# Cyp babies



## Ellen (May 21, 2007)

I just planted out the small first-year cyp seedlings that I got from Post Hill, Cyp favillianum and Cyp reginae. All were very healthy in their little plastic baggies even after several weeks of being forgotten in the refrigerator! For those who haven't seen them, they're basically just roots with a tiny sprout that presumably will grow into a plant. I compotted them in a mix of fine gravel, perlite and coir fiber and put them outside on a shelf. We'll see what happens. It's cold (40s-50s) and rainy here this week, so the transition from the fridge should be gradual. I think our climate (Zone 8) is borderline for growing cyps, so am curious to see if it's possible.


----------



## NYEric (May 21, 2007)

It will be interesting to see, in a few years, how these all turn out.


----------



## parvi_17 (May 21, 2007)

That's exciting! Keep us posted!


----------



## Ellen (Jun 1, 2007)

» **DATA ROWS**:

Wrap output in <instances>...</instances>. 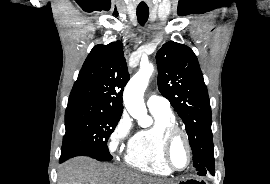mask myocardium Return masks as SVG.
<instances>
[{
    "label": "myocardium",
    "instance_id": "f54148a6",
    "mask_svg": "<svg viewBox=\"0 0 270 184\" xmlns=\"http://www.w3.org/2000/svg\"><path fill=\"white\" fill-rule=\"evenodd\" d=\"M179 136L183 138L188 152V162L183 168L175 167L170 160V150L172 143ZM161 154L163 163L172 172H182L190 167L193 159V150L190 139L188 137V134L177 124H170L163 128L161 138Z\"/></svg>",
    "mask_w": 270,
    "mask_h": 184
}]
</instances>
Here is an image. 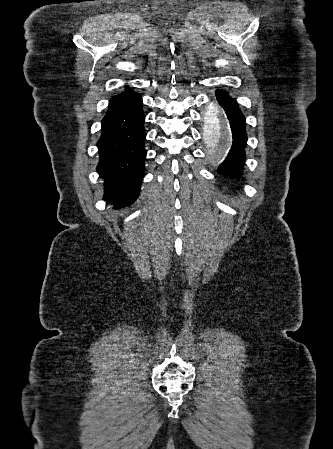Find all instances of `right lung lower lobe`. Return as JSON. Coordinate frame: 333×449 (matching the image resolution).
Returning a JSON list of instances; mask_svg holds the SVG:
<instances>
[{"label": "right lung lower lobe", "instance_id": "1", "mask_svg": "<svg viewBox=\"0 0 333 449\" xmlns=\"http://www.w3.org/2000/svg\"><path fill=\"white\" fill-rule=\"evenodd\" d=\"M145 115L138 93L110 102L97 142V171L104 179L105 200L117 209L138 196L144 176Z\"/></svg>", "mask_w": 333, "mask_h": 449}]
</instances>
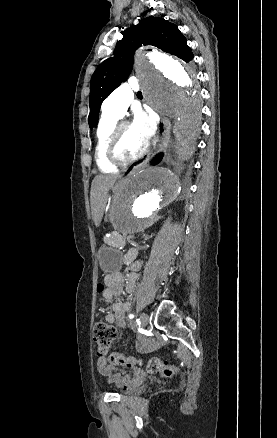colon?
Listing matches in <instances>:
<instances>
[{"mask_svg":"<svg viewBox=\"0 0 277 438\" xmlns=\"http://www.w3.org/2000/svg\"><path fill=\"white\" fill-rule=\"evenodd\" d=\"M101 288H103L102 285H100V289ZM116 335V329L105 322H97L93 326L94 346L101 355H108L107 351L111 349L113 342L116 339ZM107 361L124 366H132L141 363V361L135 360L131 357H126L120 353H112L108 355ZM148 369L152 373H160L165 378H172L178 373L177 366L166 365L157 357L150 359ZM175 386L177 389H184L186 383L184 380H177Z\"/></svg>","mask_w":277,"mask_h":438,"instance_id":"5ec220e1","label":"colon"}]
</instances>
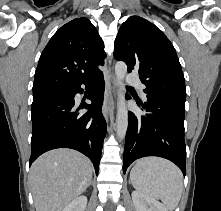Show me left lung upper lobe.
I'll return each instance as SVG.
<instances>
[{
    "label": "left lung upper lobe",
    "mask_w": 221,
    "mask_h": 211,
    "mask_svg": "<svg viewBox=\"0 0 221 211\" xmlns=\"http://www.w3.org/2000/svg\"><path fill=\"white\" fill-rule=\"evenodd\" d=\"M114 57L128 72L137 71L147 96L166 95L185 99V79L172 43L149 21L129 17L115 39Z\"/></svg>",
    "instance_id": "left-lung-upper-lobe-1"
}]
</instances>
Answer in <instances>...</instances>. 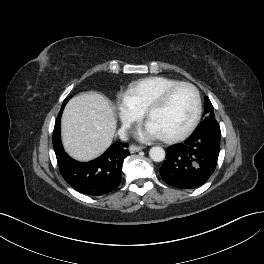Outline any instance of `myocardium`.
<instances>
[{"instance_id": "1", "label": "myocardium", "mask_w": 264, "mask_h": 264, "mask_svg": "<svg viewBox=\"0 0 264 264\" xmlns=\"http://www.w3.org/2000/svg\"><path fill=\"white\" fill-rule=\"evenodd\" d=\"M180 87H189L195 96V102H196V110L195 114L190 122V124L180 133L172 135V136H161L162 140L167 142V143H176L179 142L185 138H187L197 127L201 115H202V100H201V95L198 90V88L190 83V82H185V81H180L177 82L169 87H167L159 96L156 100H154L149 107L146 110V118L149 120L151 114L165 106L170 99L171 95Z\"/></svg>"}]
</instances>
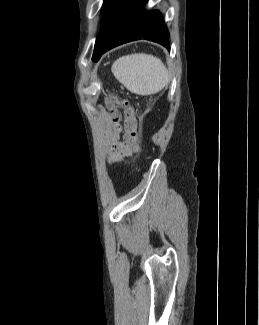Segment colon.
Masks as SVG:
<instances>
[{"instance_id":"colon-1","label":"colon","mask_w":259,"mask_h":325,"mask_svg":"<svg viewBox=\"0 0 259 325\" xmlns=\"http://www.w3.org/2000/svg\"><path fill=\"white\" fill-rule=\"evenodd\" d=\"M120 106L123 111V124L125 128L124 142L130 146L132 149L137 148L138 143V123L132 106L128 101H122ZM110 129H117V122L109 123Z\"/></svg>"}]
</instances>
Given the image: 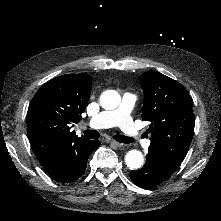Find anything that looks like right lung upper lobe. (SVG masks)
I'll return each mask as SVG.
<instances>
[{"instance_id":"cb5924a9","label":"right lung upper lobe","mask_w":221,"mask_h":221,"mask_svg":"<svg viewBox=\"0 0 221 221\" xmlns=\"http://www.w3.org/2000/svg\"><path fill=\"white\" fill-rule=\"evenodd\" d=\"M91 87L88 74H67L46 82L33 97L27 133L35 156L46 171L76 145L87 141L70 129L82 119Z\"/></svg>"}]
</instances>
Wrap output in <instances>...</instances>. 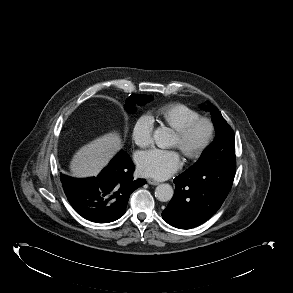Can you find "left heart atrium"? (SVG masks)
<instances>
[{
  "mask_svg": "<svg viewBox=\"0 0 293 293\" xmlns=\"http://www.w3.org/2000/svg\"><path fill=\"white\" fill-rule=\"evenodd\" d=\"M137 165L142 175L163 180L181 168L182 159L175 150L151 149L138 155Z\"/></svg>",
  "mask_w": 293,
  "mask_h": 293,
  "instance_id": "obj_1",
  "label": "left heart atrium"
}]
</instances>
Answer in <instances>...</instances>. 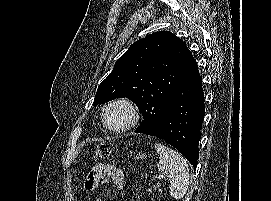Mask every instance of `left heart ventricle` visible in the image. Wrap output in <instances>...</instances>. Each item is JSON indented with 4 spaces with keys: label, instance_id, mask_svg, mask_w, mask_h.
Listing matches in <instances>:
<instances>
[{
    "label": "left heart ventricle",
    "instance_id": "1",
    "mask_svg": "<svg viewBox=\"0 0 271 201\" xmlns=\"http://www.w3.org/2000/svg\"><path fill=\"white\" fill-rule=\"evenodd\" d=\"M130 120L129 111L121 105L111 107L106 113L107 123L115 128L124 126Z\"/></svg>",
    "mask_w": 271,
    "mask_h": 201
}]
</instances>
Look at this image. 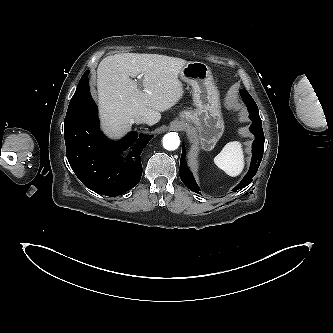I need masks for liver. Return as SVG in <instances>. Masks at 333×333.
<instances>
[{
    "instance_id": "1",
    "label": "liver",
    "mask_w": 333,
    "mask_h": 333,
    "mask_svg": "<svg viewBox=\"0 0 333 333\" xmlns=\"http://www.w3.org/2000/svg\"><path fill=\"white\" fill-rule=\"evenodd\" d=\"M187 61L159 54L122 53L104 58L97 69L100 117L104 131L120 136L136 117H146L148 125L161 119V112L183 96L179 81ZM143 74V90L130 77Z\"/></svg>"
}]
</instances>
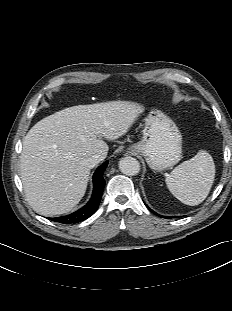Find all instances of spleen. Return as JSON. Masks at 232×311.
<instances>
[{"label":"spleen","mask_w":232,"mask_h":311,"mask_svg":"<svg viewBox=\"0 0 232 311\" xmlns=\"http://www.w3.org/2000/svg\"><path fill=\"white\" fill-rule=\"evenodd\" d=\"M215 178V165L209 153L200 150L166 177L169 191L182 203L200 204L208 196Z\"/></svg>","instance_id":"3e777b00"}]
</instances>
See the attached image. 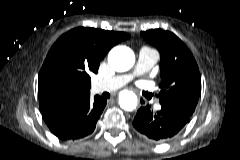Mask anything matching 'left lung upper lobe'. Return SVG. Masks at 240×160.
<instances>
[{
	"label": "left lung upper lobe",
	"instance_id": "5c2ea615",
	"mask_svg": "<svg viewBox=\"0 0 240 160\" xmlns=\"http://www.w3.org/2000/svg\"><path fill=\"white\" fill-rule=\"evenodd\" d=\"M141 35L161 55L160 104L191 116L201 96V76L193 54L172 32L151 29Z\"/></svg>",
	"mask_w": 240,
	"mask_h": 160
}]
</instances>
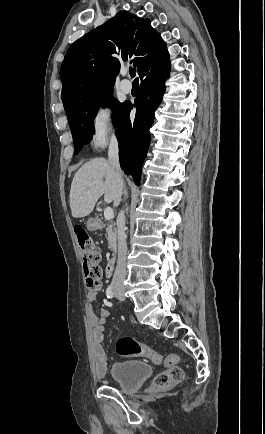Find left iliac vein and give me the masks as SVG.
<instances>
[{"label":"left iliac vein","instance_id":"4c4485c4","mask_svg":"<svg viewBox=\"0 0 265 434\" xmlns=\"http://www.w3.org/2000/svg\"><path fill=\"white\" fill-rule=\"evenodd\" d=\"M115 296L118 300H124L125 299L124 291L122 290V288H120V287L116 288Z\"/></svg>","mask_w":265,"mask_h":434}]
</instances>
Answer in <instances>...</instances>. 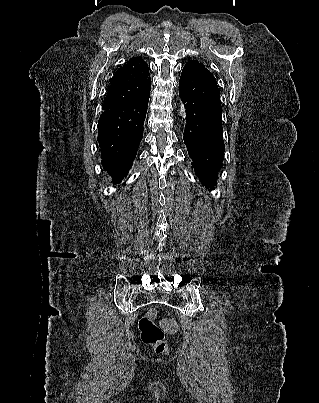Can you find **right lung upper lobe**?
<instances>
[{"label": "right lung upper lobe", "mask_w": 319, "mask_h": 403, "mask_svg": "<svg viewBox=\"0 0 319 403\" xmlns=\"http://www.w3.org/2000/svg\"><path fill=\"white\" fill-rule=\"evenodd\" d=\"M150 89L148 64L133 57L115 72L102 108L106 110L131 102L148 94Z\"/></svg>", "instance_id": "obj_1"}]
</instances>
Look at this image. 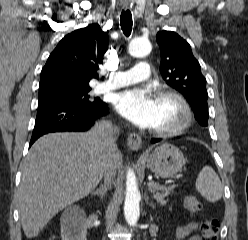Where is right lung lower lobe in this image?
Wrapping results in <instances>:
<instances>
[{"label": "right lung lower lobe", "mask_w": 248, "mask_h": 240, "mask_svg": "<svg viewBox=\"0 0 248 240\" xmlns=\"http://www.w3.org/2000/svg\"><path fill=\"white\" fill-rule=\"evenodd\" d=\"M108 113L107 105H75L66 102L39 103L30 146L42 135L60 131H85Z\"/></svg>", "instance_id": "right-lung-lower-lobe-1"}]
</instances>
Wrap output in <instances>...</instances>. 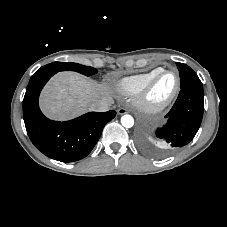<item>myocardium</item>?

» **EXERCISE INSTRUCTIONS**:
A. List the materials Ellen used in the potting mix for the seedlings, according to the cyp seedling thread.
B. Translate this sentence from the cyp seedling thread into Spanish: "It will be interesting to see, in a few years, how these all turn out."
C. Write the next part of the cyp seedling thread, starting after its final line.

» **ANSWERS BY TASK**:
A. fine gravel, perlite, coir fiber

B. Será interesante ver, dentro de unos años, cómo resultan todos estos.

C.
Cyp sighting! The favillianum are sending up tiny shoots, but no sign of the reginae yet.


----------



## Tom_in_PA (Jun 3, 2007)

I only have 1 reginae coming up so far.....as I was told by Eric in the other post:



NYEric said:


> Patience Grasshopper!


 :rollhappy:  :rollhappy:


----------



## Ellen (Jun 4, 2007)

I've now got 7 favillianum up and getting green! Finally, 2 of the reginae are also starting to peek up out of the medium. They seem to be slower. Tom, do you just have the reginae, or some others, too?

I'll try to post pics soon.


----------



## Tom_in_PA (Jun 4, 2007)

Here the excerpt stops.